O Rio tem uma história antiga e contínua de vida popular ativa, tecendo de baixo para cima uma verdadeira rede de historiadores, dramaturgos, artistas, músicos e jornalistas. Uma análise da relação de A Noite com seu público aponta para a vitalidade com que diversas instituições populares – ruas, praças, terreiros, rodas de samba, bandas, organizações sindicais e associações carnavalescas, entre outras – responderam às transformações da cidade. Irino Marinho buscava constantemente atingir esse público, pois também era fã de música popular, de filmes de suspense, de músicos braca unzi, de intelectuais negros e daqueles que tinham pouco compromisso com a cultura oficial da capital da república. A própria criação de A Noite indica a ligação de Irino a um tipo de setor empresarial muito distante daquele que dominava a economia de exportação agrícola brasileira. Para realizar seu sonho contou com a cooperação de empresários do entretenimento, como Celestino da Silva, dono do Teatro Apolo, que doou parte importante dos recursos necessários à criação do jornal.

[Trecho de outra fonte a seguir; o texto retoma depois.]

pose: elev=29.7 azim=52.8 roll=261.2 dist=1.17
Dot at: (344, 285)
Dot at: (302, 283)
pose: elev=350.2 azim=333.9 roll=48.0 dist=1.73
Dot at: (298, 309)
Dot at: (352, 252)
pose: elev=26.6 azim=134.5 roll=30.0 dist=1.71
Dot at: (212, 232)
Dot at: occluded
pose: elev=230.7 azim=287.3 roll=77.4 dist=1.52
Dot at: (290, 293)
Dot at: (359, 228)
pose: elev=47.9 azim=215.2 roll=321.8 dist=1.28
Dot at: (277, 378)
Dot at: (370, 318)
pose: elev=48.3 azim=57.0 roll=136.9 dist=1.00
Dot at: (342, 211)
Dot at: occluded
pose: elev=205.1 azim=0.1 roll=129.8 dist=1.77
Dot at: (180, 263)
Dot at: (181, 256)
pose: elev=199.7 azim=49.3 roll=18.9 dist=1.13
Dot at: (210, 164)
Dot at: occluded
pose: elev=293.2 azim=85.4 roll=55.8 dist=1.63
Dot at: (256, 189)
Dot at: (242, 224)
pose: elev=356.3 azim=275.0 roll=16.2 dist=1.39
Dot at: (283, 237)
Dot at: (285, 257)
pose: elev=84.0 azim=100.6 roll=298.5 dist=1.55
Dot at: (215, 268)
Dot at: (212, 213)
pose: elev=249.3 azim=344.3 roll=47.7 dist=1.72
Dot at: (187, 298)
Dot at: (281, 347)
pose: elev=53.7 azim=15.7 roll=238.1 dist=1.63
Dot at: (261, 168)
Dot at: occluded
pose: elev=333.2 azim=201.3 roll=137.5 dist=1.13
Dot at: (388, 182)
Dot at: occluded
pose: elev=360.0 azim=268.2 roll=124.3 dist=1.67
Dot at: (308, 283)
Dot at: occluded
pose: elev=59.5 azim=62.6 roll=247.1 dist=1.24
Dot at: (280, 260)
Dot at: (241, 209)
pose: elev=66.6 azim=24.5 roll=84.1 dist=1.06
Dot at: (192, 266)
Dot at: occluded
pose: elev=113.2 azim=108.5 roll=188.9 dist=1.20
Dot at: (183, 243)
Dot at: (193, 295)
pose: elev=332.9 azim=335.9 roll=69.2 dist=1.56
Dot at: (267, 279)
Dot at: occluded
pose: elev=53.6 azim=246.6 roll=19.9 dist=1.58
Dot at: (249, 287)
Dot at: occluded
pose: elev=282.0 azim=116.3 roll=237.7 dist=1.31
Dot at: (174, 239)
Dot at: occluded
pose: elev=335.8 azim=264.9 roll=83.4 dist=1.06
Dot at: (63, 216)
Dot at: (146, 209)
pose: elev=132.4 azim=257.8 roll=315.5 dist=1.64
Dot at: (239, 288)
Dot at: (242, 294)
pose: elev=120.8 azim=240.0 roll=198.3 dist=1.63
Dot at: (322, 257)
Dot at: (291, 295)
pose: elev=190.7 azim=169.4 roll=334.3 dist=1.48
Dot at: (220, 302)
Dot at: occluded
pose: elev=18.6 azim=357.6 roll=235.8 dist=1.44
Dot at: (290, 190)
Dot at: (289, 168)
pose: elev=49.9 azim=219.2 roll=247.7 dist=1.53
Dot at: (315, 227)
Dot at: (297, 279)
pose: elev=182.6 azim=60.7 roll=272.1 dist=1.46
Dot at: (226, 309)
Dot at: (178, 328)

EUReneau faleceu logo após fundar O GLOBO, mas seu espírito inovador foi seguido pelos filhos na união do novo jornal. Como você acha que ele teria navegado nas próximas décadas, com mudanças cada vez mais rápidas na tecnologia e na sociedade?
Os exercícios de “ciência do futuro” são sempre arriscados. No caso de Irino Marinho é mais difícil. Porque embora fosse ágil e muito eficaz em suas decisões estratégicas, o Brasil mudaria muito na década de 1930, com a concorrência acirrada de jornais que permitiam aportes de capital estrangeiro, rápidas transformações tecnológicas… enfim, com o jornalismo se tornando um negócio encomendado por grandes capitalistas ligados a interesses políticos. Acredito que o antigo sistema de gestão empresarial e direção intelectual praticado por Irino chegará ao fim na década de 1930, e é difícil imaginar o que poderá acontecer, mas o empresário associado às lutas liberais contra a tirania enfrentaria seus piores momentos sob as ditaduras que governaram o país. Eu conhecia o Brasil.
Qual o papel da imprensa na construção da identidade nacional nas primeiras décadas do século XX? Os jornais do Rio, então capital federal, conseguiram transmitir essa imagem?
As antigas províncias que se tornaram estados sob a república experimentaram caminhos diferentes, em grande parte ditados pelo sucesso ou fracasso das suas economias regionais. Além disso, como mencionei, a capital da República era muito diferente social e culturalmente de outras cidades, especialmente São Paulo, que dominavam o cenário econômico da República Velha. The Night criou uma relação com o mundo popular sem paralelo na época.
Qual o principal legado que Irino Marinho deixou para o jornalismo brasileiro?
Tomando o exemplo de A Noite, acredito que o seu legado tem sido a lealdade entre os pares, a imaginação e a inovação duradouras e a comunicação democrática.